Listons à présent les atouts et faiblesses de ces réacteurs et donc de ce combustible TRISO :
✅Haut rendement, haute température
✅Combustible robuste mécaniquement et thermiquement, très forte inertie thermique, refroidissement à l'hélium donc stabilité chimique
➡️Réacteur extrêmement sûr et pilotage très permissif
✅Compatible avec tout cycle du combustible
✅Faisabilité prouvée à différentes échelles et les limites ont été repoussées très loin par le programme spatial NERVA
✅Réel intérêt dans des usages non électrogènes
❌Faible densité de puissance
➡️Très grosse chaudière et donc investissement initial très élevé (certains projets abandonnaient à ce titre l'enceinte de confinement)
❌Exclure le risque de fusion du cœur ne fait pas toute la sûreté. Une arrivée d'eau provenant du circuit secondaire pourrait provoquer une très forte corrosion des structures, voire, au contact du combustible brûlant, une explosion vapeur.

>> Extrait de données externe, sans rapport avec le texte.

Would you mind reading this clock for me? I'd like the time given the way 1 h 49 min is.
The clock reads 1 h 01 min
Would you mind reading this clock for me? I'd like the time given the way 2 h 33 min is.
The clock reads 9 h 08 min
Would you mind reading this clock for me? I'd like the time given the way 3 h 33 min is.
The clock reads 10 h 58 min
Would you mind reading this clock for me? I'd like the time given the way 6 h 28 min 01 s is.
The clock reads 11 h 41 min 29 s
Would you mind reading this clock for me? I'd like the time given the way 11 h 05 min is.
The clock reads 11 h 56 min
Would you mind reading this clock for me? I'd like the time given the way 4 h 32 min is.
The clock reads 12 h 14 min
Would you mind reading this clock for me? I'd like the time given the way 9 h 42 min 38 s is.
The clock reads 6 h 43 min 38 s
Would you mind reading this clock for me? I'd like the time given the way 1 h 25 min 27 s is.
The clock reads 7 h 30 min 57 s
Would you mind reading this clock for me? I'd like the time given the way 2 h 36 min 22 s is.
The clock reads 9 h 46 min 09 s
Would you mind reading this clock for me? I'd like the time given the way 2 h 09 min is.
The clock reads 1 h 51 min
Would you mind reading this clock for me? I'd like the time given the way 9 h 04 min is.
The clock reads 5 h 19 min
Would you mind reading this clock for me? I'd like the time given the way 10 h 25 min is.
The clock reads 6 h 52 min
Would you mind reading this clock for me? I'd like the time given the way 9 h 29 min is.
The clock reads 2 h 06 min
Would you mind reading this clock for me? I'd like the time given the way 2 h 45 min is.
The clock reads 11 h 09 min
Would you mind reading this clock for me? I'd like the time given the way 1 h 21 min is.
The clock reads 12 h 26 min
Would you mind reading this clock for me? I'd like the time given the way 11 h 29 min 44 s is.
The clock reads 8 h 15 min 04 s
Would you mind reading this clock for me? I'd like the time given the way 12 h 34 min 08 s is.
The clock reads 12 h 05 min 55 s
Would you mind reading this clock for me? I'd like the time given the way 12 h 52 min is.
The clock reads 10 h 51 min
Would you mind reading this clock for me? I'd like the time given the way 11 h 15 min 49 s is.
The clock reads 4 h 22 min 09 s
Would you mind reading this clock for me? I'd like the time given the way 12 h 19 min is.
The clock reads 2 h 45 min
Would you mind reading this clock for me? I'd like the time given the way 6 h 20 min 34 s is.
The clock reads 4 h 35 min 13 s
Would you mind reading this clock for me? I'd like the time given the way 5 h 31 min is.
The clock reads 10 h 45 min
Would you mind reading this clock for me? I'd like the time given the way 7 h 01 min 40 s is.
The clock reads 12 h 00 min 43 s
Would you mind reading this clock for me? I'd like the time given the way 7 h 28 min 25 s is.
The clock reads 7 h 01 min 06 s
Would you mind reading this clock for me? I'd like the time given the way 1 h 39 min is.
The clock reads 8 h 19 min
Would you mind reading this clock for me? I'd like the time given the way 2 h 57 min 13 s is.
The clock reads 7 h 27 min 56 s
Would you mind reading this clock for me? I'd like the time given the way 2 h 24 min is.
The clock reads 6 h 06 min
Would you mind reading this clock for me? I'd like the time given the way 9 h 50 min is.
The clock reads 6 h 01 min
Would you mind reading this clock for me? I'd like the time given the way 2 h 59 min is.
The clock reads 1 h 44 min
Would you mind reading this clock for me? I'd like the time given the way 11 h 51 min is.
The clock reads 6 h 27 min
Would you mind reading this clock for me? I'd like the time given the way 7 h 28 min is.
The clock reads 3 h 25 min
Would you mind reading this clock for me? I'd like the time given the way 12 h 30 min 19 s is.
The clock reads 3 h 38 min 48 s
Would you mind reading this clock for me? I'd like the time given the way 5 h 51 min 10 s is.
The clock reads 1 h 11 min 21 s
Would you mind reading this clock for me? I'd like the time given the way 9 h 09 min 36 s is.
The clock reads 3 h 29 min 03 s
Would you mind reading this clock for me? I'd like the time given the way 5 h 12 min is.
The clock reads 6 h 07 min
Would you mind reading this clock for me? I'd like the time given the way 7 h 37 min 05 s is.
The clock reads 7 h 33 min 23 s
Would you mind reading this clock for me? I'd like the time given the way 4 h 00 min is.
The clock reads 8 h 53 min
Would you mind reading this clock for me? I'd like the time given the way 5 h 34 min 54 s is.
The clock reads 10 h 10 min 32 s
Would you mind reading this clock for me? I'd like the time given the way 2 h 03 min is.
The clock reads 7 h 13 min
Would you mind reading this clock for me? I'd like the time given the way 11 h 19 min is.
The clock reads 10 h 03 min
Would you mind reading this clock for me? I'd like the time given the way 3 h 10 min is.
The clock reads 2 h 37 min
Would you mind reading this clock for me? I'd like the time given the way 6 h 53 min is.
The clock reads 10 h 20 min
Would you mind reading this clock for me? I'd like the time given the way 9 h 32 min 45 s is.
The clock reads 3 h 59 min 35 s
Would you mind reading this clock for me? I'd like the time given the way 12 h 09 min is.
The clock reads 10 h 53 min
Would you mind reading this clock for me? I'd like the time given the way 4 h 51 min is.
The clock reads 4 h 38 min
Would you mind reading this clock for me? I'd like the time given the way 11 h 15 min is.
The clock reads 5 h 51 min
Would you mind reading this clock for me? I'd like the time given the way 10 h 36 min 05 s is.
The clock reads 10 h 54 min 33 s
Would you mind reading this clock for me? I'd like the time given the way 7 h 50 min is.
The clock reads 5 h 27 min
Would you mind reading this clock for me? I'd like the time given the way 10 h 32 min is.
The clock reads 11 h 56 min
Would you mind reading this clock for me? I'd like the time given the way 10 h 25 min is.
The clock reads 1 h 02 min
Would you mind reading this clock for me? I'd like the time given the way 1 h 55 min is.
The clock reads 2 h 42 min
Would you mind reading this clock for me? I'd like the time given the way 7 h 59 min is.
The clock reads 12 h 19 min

❌Aucun prototype ne fut un succès
❌✅Les procédés de retraitement permettant de fermer le cycle du combustible n'existent pas encore. En revanche, la capacité d'atteindre de très hauts taux de combustion (avoir très peu de matière fissile résiduelle après usage) garde acceptable l'idée de se passer de retraittt.
Et oui, je viens de faire un cours d'histoire pour parler de cette nouvelle invention révolutionnaire. Deal with it, @Slatefr.